The energy driving that optimism comes from a pair of state-level special election wins that turned heads in Washington. Democrat Brian Nathan flipped a Tampa state Senate seat, and Democrat Emily Gregory turned Donald Trump’s own Florida House district blue. National Democrats say those results confirm what their internal polling has been suggesting: Florida’s political terrain is shifting faster than the current congressional map reflects.

The Democratic Congressional Campaign Committee already has four GOP-held Florida seats on its “Districts in Play” list. U.S. Reps. Laurel Lee of Thonotosassa, Anna Paulina Luna of St. Petersburg, Cory Mills of New Smyrna Beach, and María Elvira Salazar of Coral Gables are all flagged as priority targets. That’s double the number of Florida seats House Democrats invested in during the 2024 cycle, a sign of how much the calculus has changed.

But House Minority Leader Hakeem Jeffries is already thinking beyond that list. In recent comments, Jeffries said the special election results have him pushing for stepped-up efforts against Reps. Mario Díaz-Balart of Hialeah, Carlos Giménez of Miami-Dade, and Brian Mast of Stuart. A formal DCCC announcement expanding the map hasn’t come yet. Those decisions require deep research into district demographics, fundraising potential, and candidate recruitment. But Jeffries is closely aligned with the House Majority PAC, which flagged Giménez, Lee, Mills, and Salazar as potential targets back in late 2024.

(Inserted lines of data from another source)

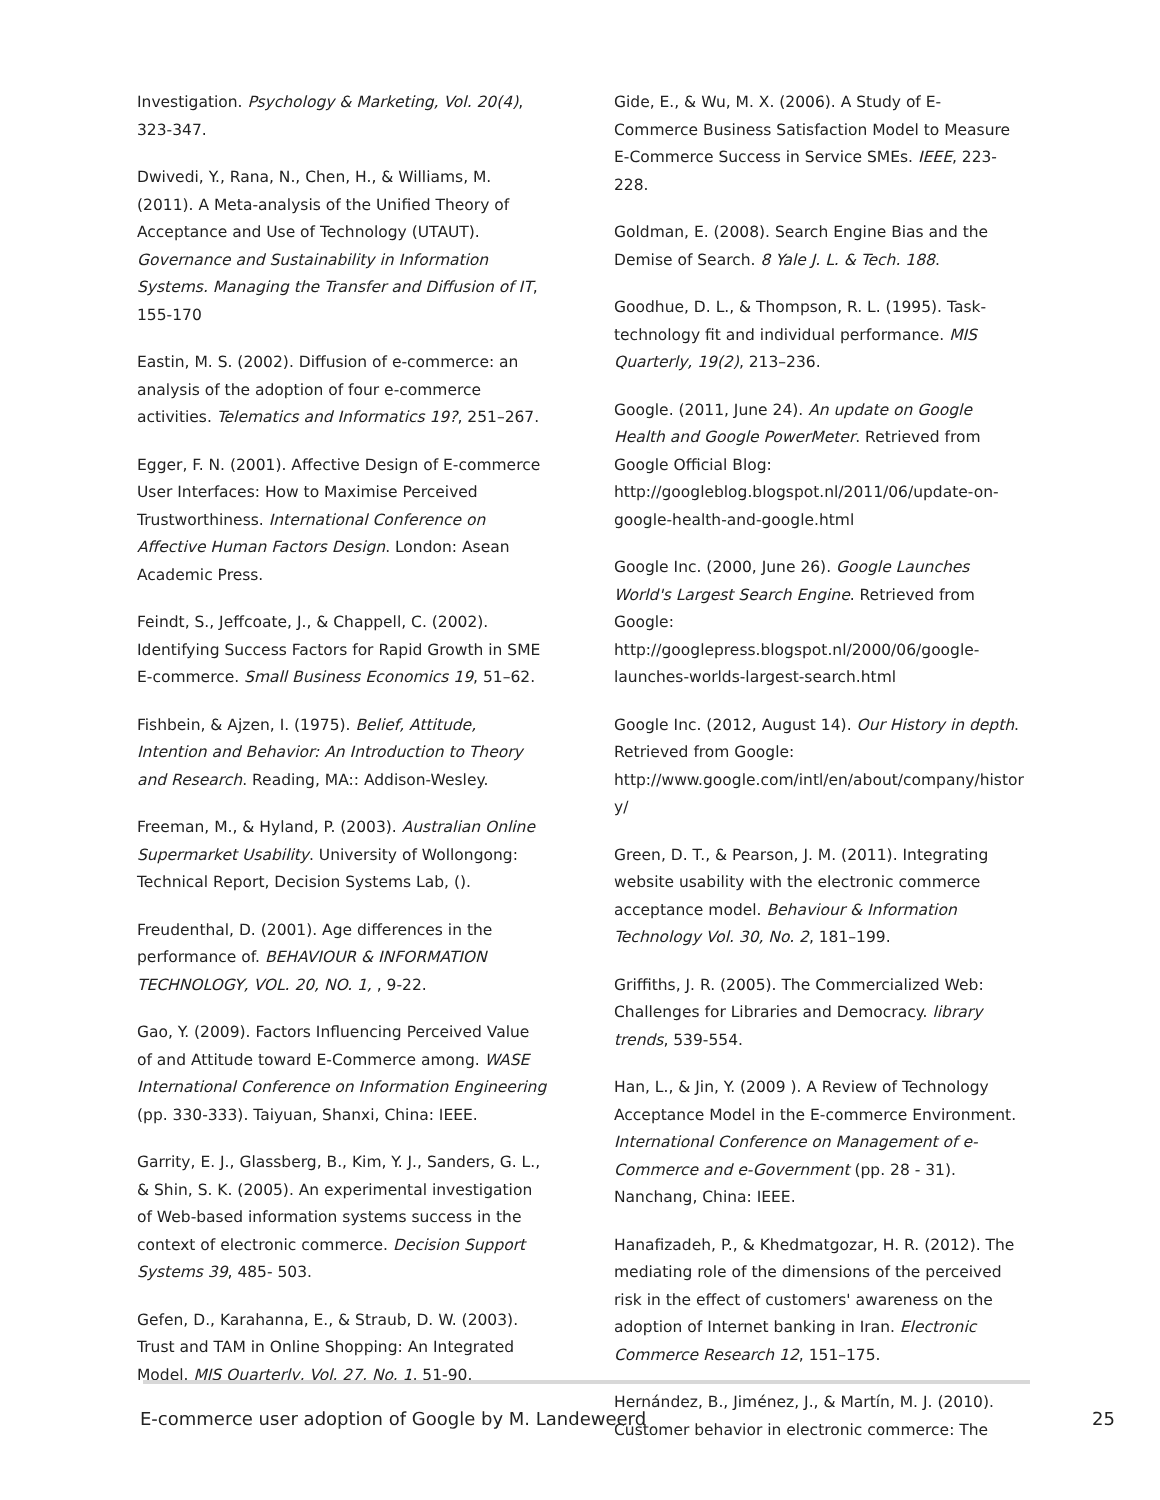Investigation. Psychology & Marketing, Vol. 20(4), 323-347.
Dwivedi, Y., Rana, N., Chen, H., & Williams, M. (2011). A Meta-analysis of the Unified Theory of Acceptance and Use of Technology (UTAUT). Governance and Sustainability in Information Systems. Managing the Transfer and Diffusion of IT, 155-170
Eastin, M. S. (2002). Diffusion of e-commerce: an analysis of the adoption of four e-commerce activities. Telematics and Informatics 19?, 251–267.
Egger, F. N. (2001). Affective Design of E-commerce User Interfaces: How to Maximise Perceived Trustworthiness. International Conference on Affective Human Factors Design. London: Asean Academic Press.
Feindt, S., Jeffcoate, J., & Chappell, C. (2002). Identifying Success Factors for Rapid Growth in SME E-commerce. Small Business Economics 19, 51–62.
Fishbein, & Ajzen, I. (1975). Belief, Attitude, Intention and Behavior: An Introduction to Theory and Research. Reading, MA:: Addison-Wesley.
Freeman, M., & Hyland, P. (2003). Australian Online Supermarket Usability. University of Wollongong: Technical Report, Decision Systems Lab, ().
Freudenthal, D. (2001). Age differences in the performance of. BEHAVIOUR & INFORMATION TECHNOLOGY, VOL. 20, NO. 1, , 9-22.
Gao, Y. (2009). Factors Influencing Perceived Value of and Attitude toward E-Commerce among. WASE International Conference on Information Engineering (pp. 330-333). Taiyuan, Shanxi, China: IEEE.
Garrity, E. J., Glassberg, B., Kim, Y. J., Sanders, G. L., & Shin, S. K. (2005). An experimental investigation of Web-based information systems success in the context of electronic commerce. Decision Support Systems 39, 485- 503.
Gefen, D., Karahanna, E., & Straub, D. W. (2003). Trust and TAM in Online Shopping: An Integrated Model. MIS Quarterly, Vol. 27, No. 1, 51-90.
Gide, E., & Wu, M. X. (2006). A Study of E-Commerce Business Satisfaction Model to Measure E-Commerce Success in Service SMEs. IEEE, 223-228.
Goldman, E. (2008). Search Engine Bias and the Demise of Search. 8 Yale J. L. & Tech. 188.
Goodhue, D. L., & Thompson, R. L. (1995). Task-technology fit and individual performance. MIS Quarterly, 19(2), 213–236.
Google. (2011, June 24). An update on Google Health and Google PowerMeter. Retrieved from Google Official Blog: http://googleblog.blogspot.nl/2011/06/update-on-google-health-and-google.html
Google Inc. (2000, June 26). Google Launches World's Largest Search Engine. Retrieved from Google: http://googlepress.blogspot.nl/2000/06/google-launches-worlds-largest-search.html
Google Inc. (2012, August 14). Our History in depth. Retrieved from Google: http://www.google.com/intl/en/about/company/histor y/
Green, D. T., & Pearson, J. M. (2011). Integrating website usability with the electronic commerce acceptance model. Behaviour & Information Technology Vol. 30, No. 2, 181–199.
Griffiths, J. R. (2005). The Commercialized Web: Challenges for Libraries and Democracy. library trends, 539-554.
Han, L., & Jin, Y. (2009 ). A Review of Technology Acceptance Model in the E-commerce Environment. International Conference on Management of e-Commerce and e-Government (pp. 28 - 31). Nanchang, China: IEEE.
Hanafizadeh, P., & Khedmatgozar, H. R. (2012). The mediating role of the dimensions of the perceived risk in the effect of customers' awareness on the adoption of Internet banking in Iran. Electronic Commerce Research 12, 151–175.
Hernández, B., Jiménez, J., & Martín, M. J. (2010). Customer behavior in electronic commerce: The
E-commerce user adoption of Google by M. Landeweerd 25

Díaz-Balart, the longest-serving member of Florida’s congressional delegation, is not losing sleep over the attention. “I’m used to being targeted, not the first time and won’t be the last,” he said. “I’m ready for anything the Left throws my way. Last time they targeted me with big money and their dream candidate, I won by better than 60%-40% on a horrible year for the GOP.” That’s a reference to the 2018 cycle, when Democrat Mary Barzee Flores challenged him and drew significant national attention amid a broader wave of Democratic candidates taking on GOP incumbents.

That 2018 cycle is useful context. Democrats did crack Florida’s congressional delegation that year, picking up two seats. Debbie Mucarsel-Powell unseated Rep. Carlos Curbelo, and Donna Shalala won an open seat previously held by Rep. Ileana Ros-Lehtinen. Both wins proved short-lived. Giménez beat Mucarsel-Powell in 2020, and Salazar defeated Shalala the same year. Democrats have carried that history into their current planning.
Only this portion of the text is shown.